Thursday, January 17, 2013

Unconventional Parent Training

Wife and I have been struggling with the idea of discussing something very personal within our family in a public fashion. Over time, we have learned that we can trust beyond our family and closest friends.

Coming into her second race season, Wife is going to run in the Autism Speaks race in Chicago. If you would like to partner with her, you can click here to donate to the cause.

Autism Speaks is a non-profit organization dedicated to raising awareness and fund research regarding Autism.

This is important to us because our son, JD, is on the "autism spectrum." There is nothing "wrong" with him. Just as there is nothing "wrong" with a deaf child or a child who is not athletic. Simply put, autism is a set of traits that can affect social-emotional behavior, verbal and non-verbal communication, and repetitive behaviors.

JD is considered "high functioning." He is able to participate in a traditional school environment and has friendships with "neurotypical" children. One difference, though, is the amount of services and therapy that he receives every week that help teach him the tools needed to function "normally" in society.

There are several blessings that have come from being part of his therapy for four-and-a-half years. Parenting skills, education, and exposure to children with various disorders have all been favorable experiences for our family.

I have no doubt that I am a better parent now that I have been exposed to so much therapy. Being a good student in my school days, I was able to learn how to better work with JD and all children. All of JD's therapy is play-based. When he was younger, they worked on learning animals and their sounds, colors, and shapes. As he got older, they would talk about feelings and social behaviors as well as observational skills. Today, his therapeutic curriculum includes "wh-questions" (who, what, where, when, why, how,) following multi-step directions, and motor skills. All part of traditional early childhood development. The difference is  the level of patience required as well as understanding the type of language needed to be used by the adult.

One of the beneficiaries of all of this is Bunny, JD's little sister. Now that I know how to teach these skills in a one-on-one manner, she is reaping the benefits. The reason I bring her into this is only to demonstrate how helpful the therapy has been to my family and me.

I see other parents with neurotypical children and their lack of exposure to early childhood development and realize that they simply have not been taught the tools that I was exposed to in terms of dealing with young children.
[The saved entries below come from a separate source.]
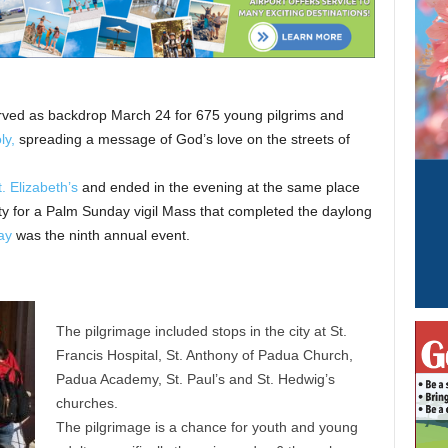
served as backdrop March 24 for 675 young pilgrims and
ly,
spreading a message of God’s love on the streets of
t. Elizabeth’s
and ended in the evening at the same place
ity for a Palm Sunday vigil Mass that completed the daylong
ay
was the ninth annual event.
The pilgrimage included stops in the city at St.
Francis Hospital, St. Anthony of Padua Church,
Padua Academy, St. Paul’s and St. Hedwig’s
churches.
The pilgrimage is a chance for youth and young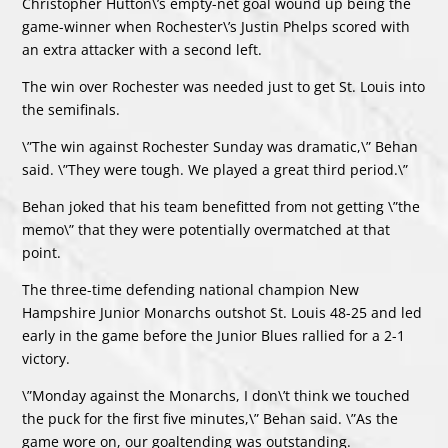
Christopher Hutton\’s empty-net goal wound up being the
game-winner when Rochester\’s Justin Phelps scored with
an extra attacker with a second left.
The win over Rochester was needed just to get St. Louis into
the semifinals.
\”The win against Rochester Sunday was dramatic,\” Behan
said. \”They were tough. We played a great third period.\”
Behan joked that his team benefitted from not getting \”the
memo\” that they were potentially overmatched at that
point.
The three-time defending national champion New
Hampshire Junior Monarchs outshot St. Louis 48-25 and led
early in the game before the Junior Blues rallied for a 2-1
victory.
\”Monday against the Monarchs, I don\’t think we touched
the puck for the first five minutes,\” Behan said. \”As the
game wore on, our goaltending was outstanding.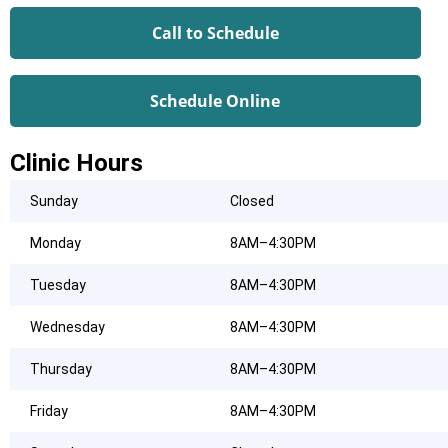
Call to Schedule
Schedule Online
Clinic Hours
Sunday
Closed
Monday
8AM–4:30PM
Tuesday
8AM–4:30PM
Wednesday
8AM–4:30PM
Thursday
8AM–4:30PM
Friday
8AM–4:30PM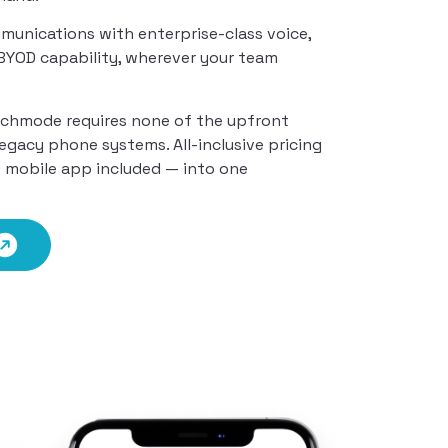
munications with enterprise-class voice,
d BYOD capability, wherever your team
echmode requires none of the upfront
legacy phone systems. All-inclusive pricing
— mobile app included — into one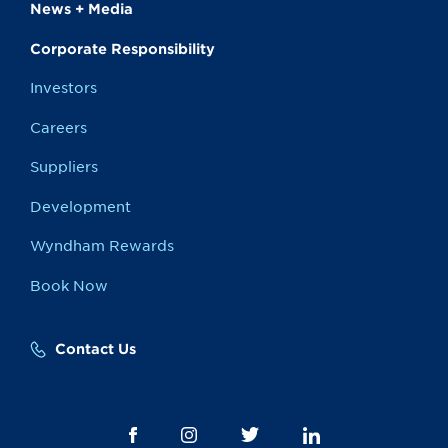
News + Media
Corporate Responsibility
Investors
Careers
Suppliers
Development
Wyndham Rewards
Book Now
Contact Us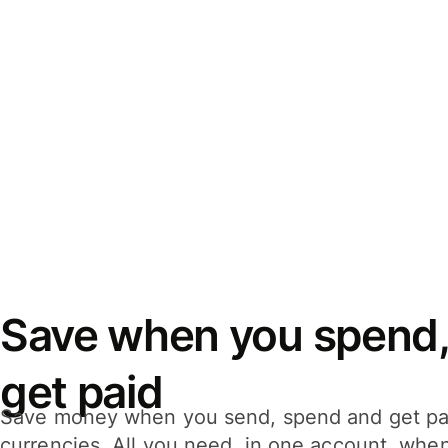
Save when you spend,
get paid
Save money when you send, spend and get pa
currencies. All you need, in one account, whe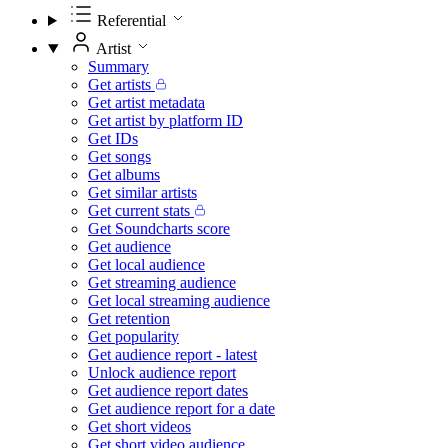
Referential
Artist
Summary
Get artists
Get artist metadata
Get artist by platform ID
Get IDs
Get songs
Get albums
Get similar artists
Get current stats
Get Soundcharts score
Get audience
Get local audience
Get streaming audience
Get local streaming audience
Get retention
Get popularity
Get audience report - latest
Unlock audience report
Get audience report dates
Get audience report for a date
Get short videos
Get short video audience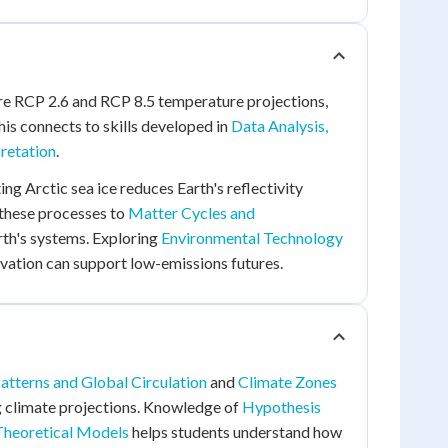
re RCP 2.6 and RCP 8.5 temperature projections,
his connects to skills developed in
Data Analysis,
pretation
.
ng Arctic sea ice reduces Earth's reflectivity
 these processes to
Matter Cycles and
th's systems. Exploring
Environmental Technology
ation can support low-emissions futures.
tterns and Global Circulation
and
Climate Zones
g climate projections. Knowledge of
Hypothesis
 Theoretical Models
helps students understand how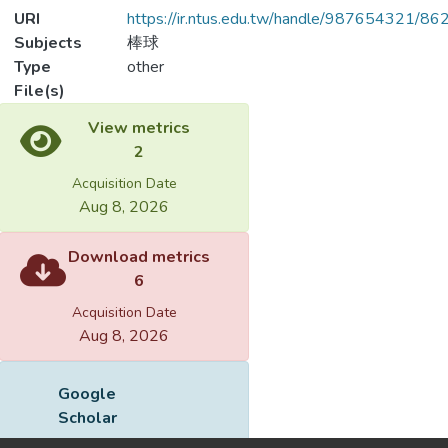
URI
https://ir.ntus.edu.tw/handle/987654321/86
Subjects
棒球
Type
other
File(s)
Loading...
Name
243801.pdf
Loading...
Size
68.83 KB
Format
Adobe PDF
Checksum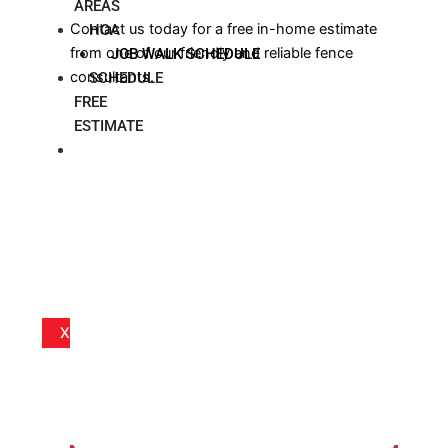
AREAS
Contact us today for a free in-home estimate
HOA
from one of our friendly and reliable fence
JOB WALK SCHEDULE
consultants.
SCHEDULE
FREE
ESTIMATE
BLOG
X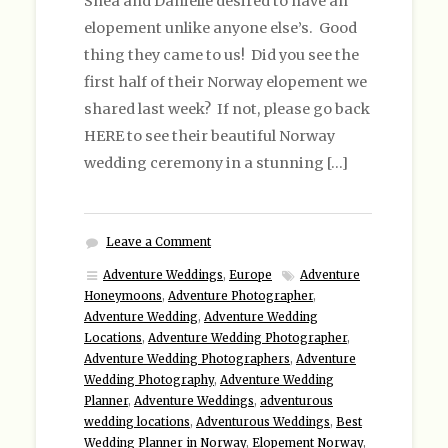
Shea and Danielle desired to have an
elopement unlike anyone else’s. Good
thing they came to us! Did you see the
first half of their Norway elopement we
shared last week? If not, please go back
HERE to see their beautiful Norway
wedding ceremony in a stunning […]
Leave a Comment
Adventure Weddings
,
Europe
Adventure
Honeymoons
,
Adventure Photographer
,
Adventure Wedding
,
Adventure Wedding
Locations
,
Adventure Wedding Photographer
,
Adventure Wedding Photographers
,
Adventure
Wedding Photography
,
Adventure Wedding
Planner
,
Adventure Weddings
,
adventurous
wedding locations
,
Adventurous Weddings
,
Best
Wedding Planner in Norway
,
Elopement Norway
,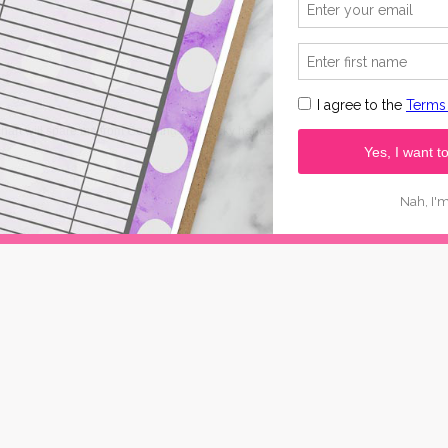
hart will spare me from Googling with sticky hands!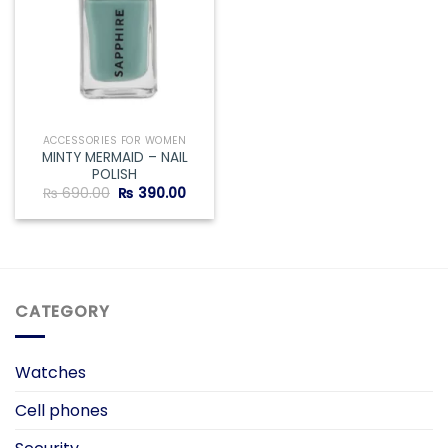
ACCESSORIES FOR WOMEN
MINTY MERMAID – NAIL
POLISH
Original
Current
₨
690.00
₨
390.00
price
price
was:
is:
₨ 690.00.
₨ 390.00.
CATEGORY
Watches
Cell phones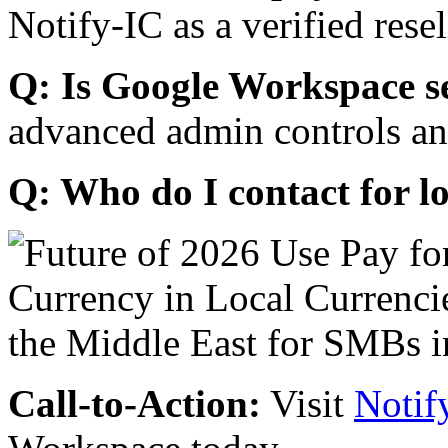
Notify-IC as a verified resel
Q: Is Google Workspace s
advanced admin controls an
Q: Who do I contact for l
Call-to-Action:
Visit
Notif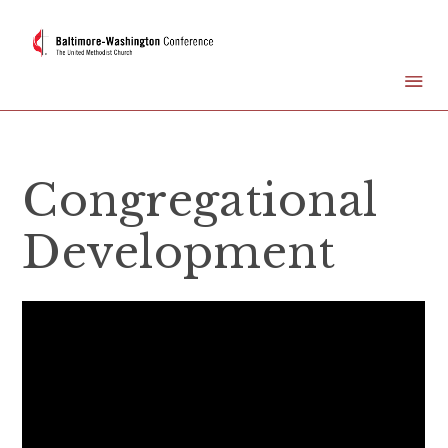
Congregational
Development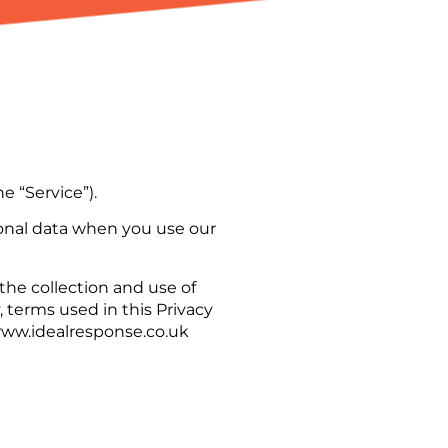
e “Service”).
rsonal data when you use our
the collection and use of
, terms used in this Privacy
www.idealresponse.co.uk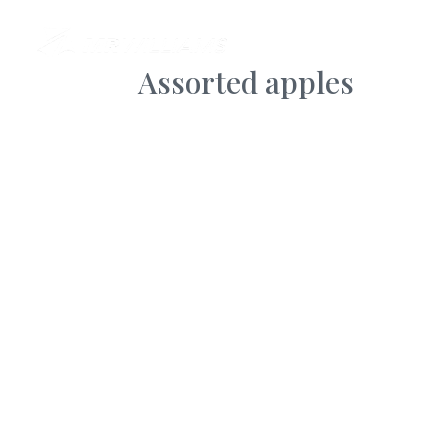
AB
Assorted apples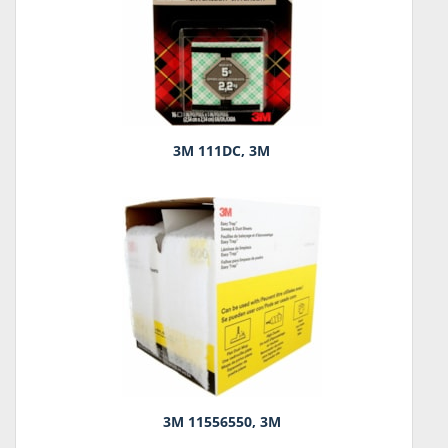
3M 111DC, 3M
3M 11556550, 3M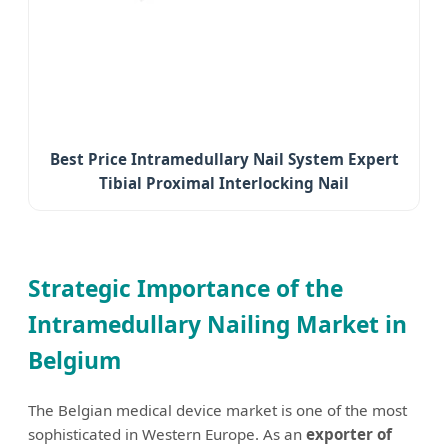
Best Price Intramedullary Nail System Expert
Tibial Proximal Interlocking Nail
Strategic Importance of the
Intramedullary Nailing Market in
Belgium
The Belgian medical device market is one of the most
sophisticated in Western Europe. As an
exporter of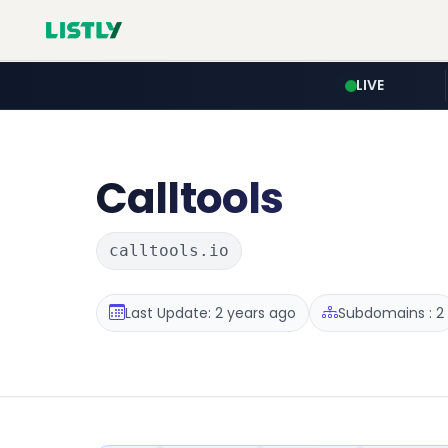
LIVE
Calltools
calltools.io
Last Update: 2 years ago
Subdomains : 2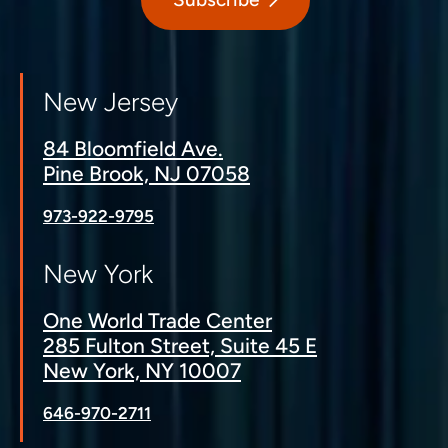
New Jersey
84 Bloomfield Ave.
Pine Brook, NJ 07058
973-922-9795
New York
One World Trade Center
285 Fulton Street, Suite 45 E
New York, NY 10007
646-970-2711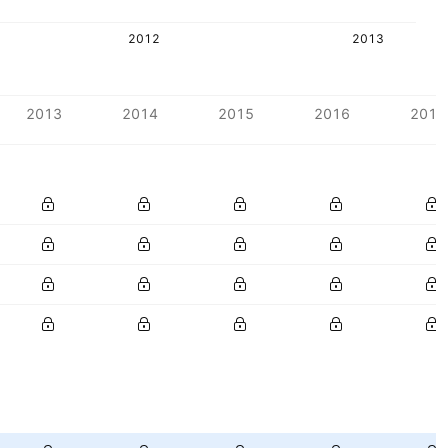
2012
2013
2013
2014
2015
2016
2017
The use of schedules, both verbal or visual, to learn expectations and time management; the use of countdowns to learn that activities, whether playtime or something they don't like, eventually come to an end; dentifying words so that the child can mimic your mouth movements and pronounce words correctly; discussing feelings and behaviors in stories that are beyond the written plot. These are all things that were not natural to me as a parent.

In my hockey locker room, a couple of guys were talking about having children. As many of you have gone through, there are prenatal genetic tests that can show serious developmental problems of a child. One of the guys suggested that a child with a severe developmental disorder should be aborted. Not for genetic purification or anything like that, but because the child wouldn't have a life and be a tremendous burden on the family. I was able to say that, having been around children with various developmental disorders, raising such a child is not what any parent envisions when they're conceiving, but the child still has milestones and a personality, just not a traditional one. To an outsider, it appears that the challenged person is lifeless. That couldn't be further from the truth. The person may not show it in traditional ways.

For me, one of the best experiences happened after dealing with our first bout of lice. JD was cleared to go back to class in the middle of the school day, so I walked him out to the playground where his class was playing after lunch. He ran across the field to the jungle gym where his classmates ran up to him and greeted him cheerfully; some of the girls hugged him. They asked him where he'd been and I heard him telling them about having had lice in his hair and all of the things we had to do to overcome that problem. Seeing that he was an important part of the class, that the kids really liked him, and that he was able to relate his story to them almost made me cry. It was one of the happiest moments of my parenthood.

I want to leave my faithful and caring readers with this last thought. Again, there is nothing wrong with JD. If there was a pill that would take away his autism, I would not put him on it. JD is a wonderful person. All he wants to do is play and laugh and interact with people in a positive way. He is full of love. There are challenges that he will face based on certain behavioral traits, but is that different than any of us? I love him exactly the way he is and am looking forward to helping him develop the social tools he will need to put his thoughts and desires into appropriate social context. After all we've been through, I think he's made me a better person.